Seule solution : l’interdiction

La prochaine conférence d’examen sera encore plus tendue. Les puissances nucléaires, loin de faire un pas en direction du désarmement, ont toutes engagé des processus de renouvellement de leur arsenal nucléaire, et déconstruit les accords existants : retrait des États-Unis de l’accord avec l’Iran ; arrêt du traité américano-russe sur les Forces nucléaires intermédiaires (FNI), etc. Les États non nucléaires ne veulent plus être de simples spectateurs. Dans une large majorité, ils ont participé aux négociations du Traité d’interdiction des armes nucléaires (TIAN) [4] , adopté par l’ONU le 7 juillet 2017.

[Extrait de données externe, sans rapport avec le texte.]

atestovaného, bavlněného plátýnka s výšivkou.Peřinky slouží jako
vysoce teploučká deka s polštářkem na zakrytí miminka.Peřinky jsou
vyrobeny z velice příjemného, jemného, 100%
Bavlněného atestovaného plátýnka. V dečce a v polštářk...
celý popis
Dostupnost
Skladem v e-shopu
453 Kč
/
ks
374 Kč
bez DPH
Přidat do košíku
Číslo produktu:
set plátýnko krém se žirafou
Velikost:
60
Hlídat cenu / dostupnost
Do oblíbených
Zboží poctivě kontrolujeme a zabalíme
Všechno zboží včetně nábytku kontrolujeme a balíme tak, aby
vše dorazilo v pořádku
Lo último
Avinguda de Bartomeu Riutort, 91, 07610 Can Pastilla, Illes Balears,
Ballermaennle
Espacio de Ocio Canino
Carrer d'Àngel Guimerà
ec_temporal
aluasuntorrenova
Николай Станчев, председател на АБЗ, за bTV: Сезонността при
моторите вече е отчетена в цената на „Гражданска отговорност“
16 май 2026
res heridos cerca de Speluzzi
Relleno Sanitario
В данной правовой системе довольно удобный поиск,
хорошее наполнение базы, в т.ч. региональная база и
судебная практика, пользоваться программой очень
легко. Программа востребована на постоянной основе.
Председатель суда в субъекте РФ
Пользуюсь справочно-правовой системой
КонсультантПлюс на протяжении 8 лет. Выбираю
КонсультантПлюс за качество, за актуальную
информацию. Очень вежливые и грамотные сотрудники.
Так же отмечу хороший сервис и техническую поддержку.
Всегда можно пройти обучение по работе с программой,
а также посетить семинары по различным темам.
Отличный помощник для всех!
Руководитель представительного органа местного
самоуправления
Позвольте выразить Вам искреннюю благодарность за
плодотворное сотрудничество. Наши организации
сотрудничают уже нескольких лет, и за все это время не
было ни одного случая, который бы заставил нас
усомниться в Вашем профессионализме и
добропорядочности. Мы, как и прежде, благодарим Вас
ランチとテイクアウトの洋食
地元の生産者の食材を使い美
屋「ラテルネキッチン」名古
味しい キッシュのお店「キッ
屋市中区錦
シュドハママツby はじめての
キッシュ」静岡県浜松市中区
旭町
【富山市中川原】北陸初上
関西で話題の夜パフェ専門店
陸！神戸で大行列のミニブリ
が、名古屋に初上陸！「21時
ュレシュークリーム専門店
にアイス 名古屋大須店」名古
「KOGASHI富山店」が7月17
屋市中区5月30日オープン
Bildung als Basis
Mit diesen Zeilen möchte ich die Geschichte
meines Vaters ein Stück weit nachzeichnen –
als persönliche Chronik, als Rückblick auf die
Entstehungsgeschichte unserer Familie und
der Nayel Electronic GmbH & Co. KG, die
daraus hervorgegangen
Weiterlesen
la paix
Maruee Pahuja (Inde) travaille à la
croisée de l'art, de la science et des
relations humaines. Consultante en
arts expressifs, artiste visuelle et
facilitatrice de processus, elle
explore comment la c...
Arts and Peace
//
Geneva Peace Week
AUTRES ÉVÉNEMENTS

Le TIAN est la pièce manquante indispensable pour que le désarmement nucléaire puisse juridiquement et concrètement s’engager, en complémentarité avec le TNP. Il interdit la possession, la fabrication, le commerce des armes nucléaires ainsi que la menace d’utilisation, c’est-à-dire la stratégie de la dissuasion nucléaire. Signé au 24 mars 2020 par 81 États et ratifié par 36, le TIAN entrera en vigueur une fois que 50 pays l’auront ratifié, ce qui devrait être fait avant la fin de l’année. La France, comme les autres puissances nucléaires et leurs alliés, refuse de le signer.

À nous de faire en sorte d’inverser la situation.